The U.S. Navy is trying to deploy five large, robotic submarines to do the dangerous job of laying undersea mines. But the effort is more than 3 years behind schedule and has exceeded costs by at least $242 million.
What GAO Found
The Navy is attempting to rapidly deliver five Extra Large Unmanned Undersea Vehicles (XLUUV) to the fleet for deploying undersea mines without the need for sailors. However, the XLUUV effort is at least $242 million or 64 percent over its original cost estimate and at least 3 years late. The contractor originally planned to deliver the first vehicle by December 2020 and all five vehicles by the end of calendar year 2022. The Navy and the contractor are in the process of revising the delivery dates. But both expect the contractor to complete and deliver all five vehicles between February and June 2024.
The contractor did not demonstrate its readiness to fabricate XLUUV because it was not required to do so. For acquisition programs, DOD and Navy typically conduct a production readiness review. While XLUUV is a prototype and not an acquisition program, the Navy plans to field the vehicles quickly. Key differences between the XLUUV and the contractor’s prototype, the Echo Voyager, required the contractor to redesign critical components. Rather than address issues before starting fabrication, the contractor did not identify the full impact of these issues until after fabrication began. Then, significant delays were exacerbated by the COVID-19 pandemic. Further, the Navy has begun assessing the possibility of adding more capability and vehicles to this effort. If the Navy forgoes a production readiness review for its next XLUUV purchase, it risks beginning fabrication without information to assess the contractor’s cost, schedule, and performance targets.
The Navy determined that XLUUV was critical to fulfilling an emergent need, which, under DOD policy, generally requires a capability be provided within 2 years. However, the Navy did not develop a sound business case, including cost and schedule estimates, to ensure that it could deliver the vehicles quickly to the fleet because XLUUV is a research and development effort. According to DOD urgent capability acquisition best practices, an acquiring organization should make cost and schedule trade-off decisions to get solutions to the fleet faster.
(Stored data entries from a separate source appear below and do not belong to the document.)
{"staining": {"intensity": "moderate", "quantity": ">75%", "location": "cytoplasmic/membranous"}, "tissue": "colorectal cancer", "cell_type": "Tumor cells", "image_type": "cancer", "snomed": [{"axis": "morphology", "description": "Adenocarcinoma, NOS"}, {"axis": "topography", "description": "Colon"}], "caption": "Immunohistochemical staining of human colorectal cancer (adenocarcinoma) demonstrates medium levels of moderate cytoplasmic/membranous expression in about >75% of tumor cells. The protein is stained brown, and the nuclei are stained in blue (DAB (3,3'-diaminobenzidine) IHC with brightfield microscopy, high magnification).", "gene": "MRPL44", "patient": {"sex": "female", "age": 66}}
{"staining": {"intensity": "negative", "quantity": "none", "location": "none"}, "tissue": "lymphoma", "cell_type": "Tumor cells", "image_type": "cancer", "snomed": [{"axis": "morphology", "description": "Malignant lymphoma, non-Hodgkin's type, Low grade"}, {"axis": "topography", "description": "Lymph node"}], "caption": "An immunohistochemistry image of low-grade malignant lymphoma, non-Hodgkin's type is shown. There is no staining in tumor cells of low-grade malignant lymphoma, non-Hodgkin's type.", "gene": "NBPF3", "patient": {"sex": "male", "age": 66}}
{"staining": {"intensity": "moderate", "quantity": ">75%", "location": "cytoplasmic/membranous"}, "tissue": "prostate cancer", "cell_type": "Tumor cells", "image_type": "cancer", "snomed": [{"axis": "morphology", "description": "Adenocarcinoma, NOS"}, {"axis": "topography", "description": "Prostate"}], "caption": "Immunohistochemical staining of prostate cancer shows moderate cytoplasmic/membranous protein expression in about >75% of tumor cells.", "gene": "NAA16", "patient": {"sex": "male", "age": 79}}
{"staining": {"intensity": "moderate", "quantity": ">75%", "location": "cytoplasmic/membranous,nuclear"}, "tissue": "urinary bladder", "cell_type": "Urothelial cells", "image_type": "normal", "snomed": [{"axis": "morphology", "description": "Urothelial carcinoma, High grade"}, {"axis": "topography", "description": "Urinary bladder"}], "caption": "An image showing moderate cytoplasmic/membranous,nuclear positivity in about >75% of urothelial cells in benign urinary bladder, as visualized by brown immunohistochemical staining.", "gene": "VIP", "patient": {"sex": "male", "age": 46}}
Without more complete cost and schedule estimates, the Navy does not have the information it needs for decision-making and, thus, could continue experiencing cost overruns and schedule delays as it builds the XLUUV
What GAO Recommends
GAO is making two recommendations to the Navy, to (1) conduct production readiness reviews prior to additional purchases beyond the five XLUUVs, and (2) develop cost and schedule estimates to improve the feasibility of acquiring the vehicles in a timely manner. The Navy concurred with both of the recommendations.
The full GAO report document can be accessed at this link.
Orca XLUUV
For the record, Boeing won a $43 million contract for the fabrication, test, and delivery of four Orca Extra Large Unmanned Undersea Vehicles (XLUUVs) and associated support elements back in February 2019. The christening and launch of the first test asset took place in April 2022.
According to the U.S. Department of Defense contract award notice, the Orca XLUUV is an open architecture, reconfigurable Unmanned Undersea Vehicle. The Orca XLUUV will be modular in construction with the core vehicle providing guidance and control, navigation, autonomy, situational awareness, core communications, power distribution, energy and power, propulsion and maneuvering, and mission sensors.
According to Covert Shores: Orca will keep the US at the forefront of XLUUV technology, although Russia, China and Japan are also working on XLUUV projects. Although no specifications are available, one graphic used by the US Navy to represent an armed future XLUUV is particularly revealing. It shows a craft with generally the same layout as the interim Orca class, with a payload module with bomb-bay like doors along the bottom. The payload bay contains three rows of four heavyweight torpedo tubes angled to fire down through the bomb bay doors. This makes the length of the payload bay about 10 meters, giving an indication of the overall size.